*** Opening PASSAGE SHOWN ***

This isn't something you can change about her. The options are, as you probably know, that you can accept her as she is or you can break up and search for someone more compatible. But it's not fair to her for you to begrudge her because she doesn't ask you questions. You also sound very needy and perhaps she just isn't able to provide you with the amount of specific attention that you require.

From what you've written, I don't see any indication that she's less curious than you, or that you're more curious than her. You seem to have a very particular, formulaic pattern of discussion that you want to follow and she doesn't play. Conversations like that are almost disingenuous to me because the questions ARE so formulaic--like small talk, the sort of thing you ask when trying to make polite conversation. All of the questions you want her to ask you are prompting questions; they ask you to elaborate on what you've already told/shown her. If she weren't there asking the questions and you volunteered the info instead, it wouldn't change the outcome of the conversation at all. It's not really a deep, thoughtful debate. It doesn't sound like you really want her thoughts. It sounds like you simply want her to be a vehicle to help facilitate your own thoughts.

Speaking as a curious person, I rarely ask questions of the kind you've described with someone I know well because it seems obvious to me that these are things the other person should just volunteer during a discussion. Is it possible that you're just not as interesting of a conversationalist as you imagine? I'd bring this up with her to get her thoughts on this, but I don't think it's going to bring about the change in the relationship that you want to see. You don't sound very compatible.
posted by Polychrome at 2:48 AM on January 22, 2013 [8 favorites]


What happens when you try to talk about a topic while on the same side? That is, rather than a point/counterpoint about a given subject (like the movie in your followup example), a topic you are both currently or just recently experienced? It seems like she's disinterested in debate (defend your opinion of X!) and lecture (explain the history of Y!), but that doesn't mean she's not interested in discussion (what's up with Z over there?).

I have a friend who tends to name drop people, terms, and concepts looking for questions. I find this frustrating at times because, well, if you want to talk more about X, just tell me about X without all the prompting for the Socratic Method. If you're not going to tell me about the person, term, or thing you are talking about without me asking for it, I'll just assume it's not important to the main point of your statement.
posted by robocop is bleeding at 4:58 AM on January 22, 2013 [4 favorites]


Yep, I've been in a relationship exactly like that before. It didn't work out, because of that and many other reasons. I'm completely happy now that I've found someone I can engage in interesting conversations with more often. Not hostile or argumentative, because that would drive me crazy, just a shared mutual curiosity and enthusiasm about things.
posted by empyrean at 4:59 AM on January 22, 2013


Reading these responses reminded me of something.

I work with a guy who probably thinks that I'm uncurious and maybe even that I'm not very smart. He likes to try and get me engaged in conversation with him and since I don't really get involved most of the time he will often spend hours- literally hours- talking at me while I give a few "uh-huh"s or even just completely ignore him.

I don't engage because a) he obviously has no interest in understanding my thoughts; he just wants an argument and then he wants to be right, and b) his opinions and ideas tend to be really ill-informed, often to the point where they're almost nonsensical. I know a lot more about the topics that he's trying to have an "intellectual conversation" about than he does, but since his purpose seems to be showing off how smart he is, it's really difficult to talk with him.

*** Closing PASSAGE SHOWN ***
*** Opening SUPPLIED RECORDS ***

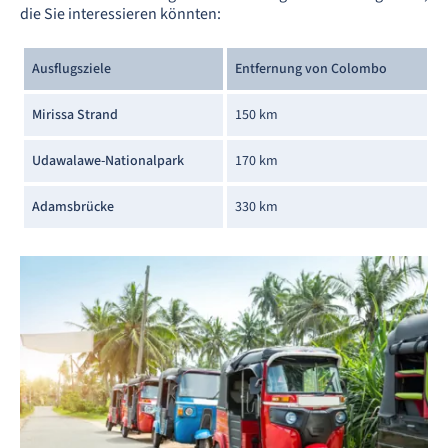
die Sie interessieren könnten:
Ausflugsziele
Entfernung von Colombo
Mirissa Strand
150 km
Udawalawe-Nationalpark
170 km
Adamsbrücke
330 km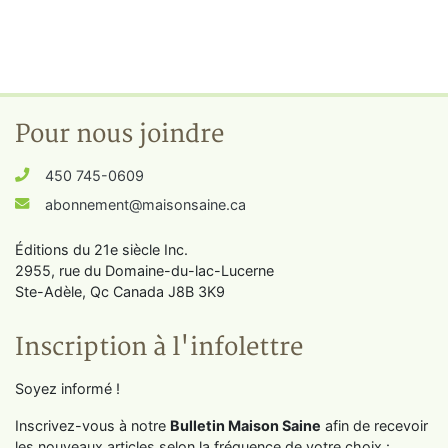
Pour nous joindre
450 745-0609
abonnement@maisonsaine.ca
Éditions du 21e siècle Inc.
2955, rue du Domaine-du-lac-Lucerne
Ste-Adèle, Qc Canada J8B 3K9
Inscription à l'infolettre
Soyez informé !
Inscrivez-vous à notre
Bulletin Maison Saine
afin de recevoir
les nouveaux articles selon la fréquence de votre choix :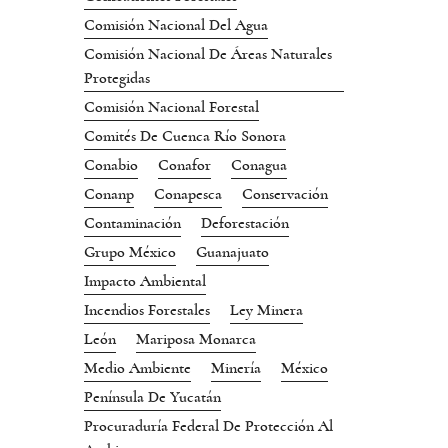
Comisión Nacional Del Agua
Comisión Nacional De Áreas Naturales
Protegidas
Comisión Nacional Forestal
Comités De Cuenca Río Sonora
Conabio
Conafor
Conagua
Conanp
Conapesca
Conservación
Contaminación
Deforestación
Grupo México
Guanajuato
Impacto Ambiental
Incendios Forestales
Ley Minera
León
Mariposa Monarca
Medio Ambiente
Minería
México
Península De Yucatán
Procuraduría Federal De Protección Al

*** Closing SUPPLIED RECORDS ***

- **INSTRUCTIONS FOR THE TASK**
Rewrite the advice thread, beginning with "Reading these responses" and stopping after "talk with him.", and put "man" in place of "guy".

- **YOUR RESPONSE**
Reading these responses reminded me of something.

I work with a man who probably thinks that I'm uncurious and maybe even that I'm not very smart. He likes to try and get me engaged in conversation with him and since I don't really get involved most of the time he will often spend hours- literally hours- talking at me while I give a few "uh-huh"s or even just completely ignore him.

I don't engage because a) he obviously has no interest in understanding my thoughts; he just wants an argument and then he wants to be right, and b) his opinions and ideas tend to be really ill-informed, often to the point where they're almost nonsensical. I know a lot more about the topics that he's trying to have an "intellectual conversation" about than he does, but since his purpose seems to be showing off how smart he is, it's really difficult to talk with him.